In many cases, particularly where settlement agreements are involved, an employer will not require you to work your notice. Instead, they will make a payment in lieu of notice (PILON). This is a lump sum equivalent to the pay you would have received during the notice period.
PILON is subject to income tax and National Insurance in most circumstances. Whether it forms part of your settlement agreement payment or is made separately affects how it is taxed.
As of April 2026, you must ensure your PILON is calculated correctly against the new National Minimum Wage rate of £12.71 per hour (for those aged 21+)
Our settlement agreement solicitors will check the Post-Employment Notice Pay (PENP) calculation to ensure you aren’t paying more tax than necessary.
Pro-Tip: Don’t let your employer “lump” your notice pay into the tax-free £30,000 threshold. HMRC is strict in 2026; if it looks like notice pay, they will tax it. Always ask for a clear breakdown in the agreement.
Your Rights Before you Sign Anything
Regardless of how your employment is ending, there are important legal protections in place:
You cannot be forced to sign a settlement agreement. They are voluntary. If you do not accept the terms, you retain your right to bring claims through ACAS or an employment tribunal.
You must take independent legal advice before a settlement agreement is valid. This is a legal requirement, not a formality. Without it, the agreement cannot waive your statutory rights. In most cases, your employer contributes to the cost of that advice, which means specialist legal employment advice costs you nothing personally.
You should be given a reasonable time to consider any offer. The ACAS Code of Practice recommends a minimum of ten days for settlement agreement offers, though this can vary.
The initial offer is not always the final offer. Our employment solicitors can advise you on whether there is room to negotiate a better financial package or more favourable terms. This includes reference wording, non-compete restrictions and confidentiality obligations.
Speak to a Specialist Employment Solicitor Today
Whether you are facing redundancy, have been offered a settlement agreement or are unsure what your employer is entitled to do, getting specialist advice early makes a material difference to your outcome. Our employment solicitors focus exclusively on this area of law. In most cases, your employer pays our fees in full, meaning expert advice costs you nothing.
Get free advice today – speak to a settlement agreement solicitor.
Frequently Asked Questions
What is the difference between being made redundant and being dismissed?
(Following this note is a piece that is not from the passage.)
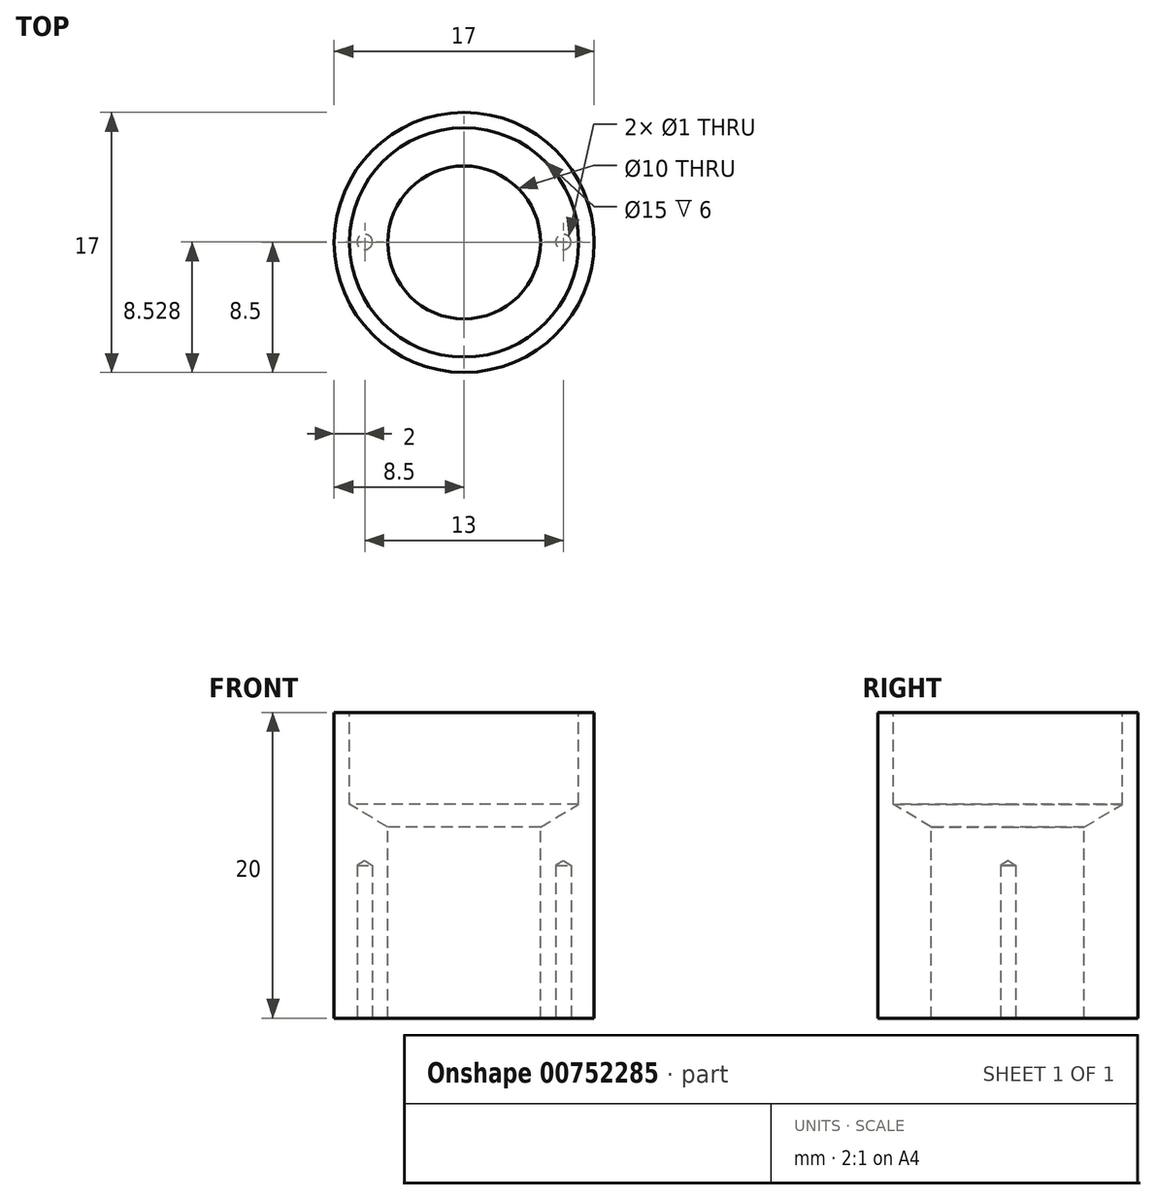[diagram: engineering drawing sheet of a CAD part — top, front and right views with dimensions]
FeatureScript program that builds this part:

Redundancy is a specific type of dismissal where the need for a role has reduced or ended. It is not related to the individual’s conduct or performance. Other forms of dismissal, for conduct, capability or some other substantial reason, are separate processes with different rights and procedures attached. If you are unsure which applies to your situation, taking early legal employment advice will help you understand your position before you respond to your employer.
Can I negotiate a settlement agreement even if my employer says the offer is final?
Yes, in most cases, you can negotiate your settlement agreement. Employers frequently present settlement agreement offers as fixed, but there is often room to negotiate. This is particularly true on the financial package, the wording of the reference clause, restrictive covenants and the timeline for payment. Our specialist employment solicitors will assess what is reasonable in your circumstances and advise you on what to push back on.
What happens if I do not agree to a settlement agreement?
You are under no obligation to accept a settlement agreement. If you decline, your employer must pursue whatever alternative process is appropriate. This may be a formal redundancy procedure, a disciplinary or capability process, or continued employment if the offer was made to resolve a dispute.
Declining does not automatically mean you will lose your job, though it may mean the matter proceeds through a more formal route. Taking legal advice before deciding will help you understand the likely consequences of accepting or declining.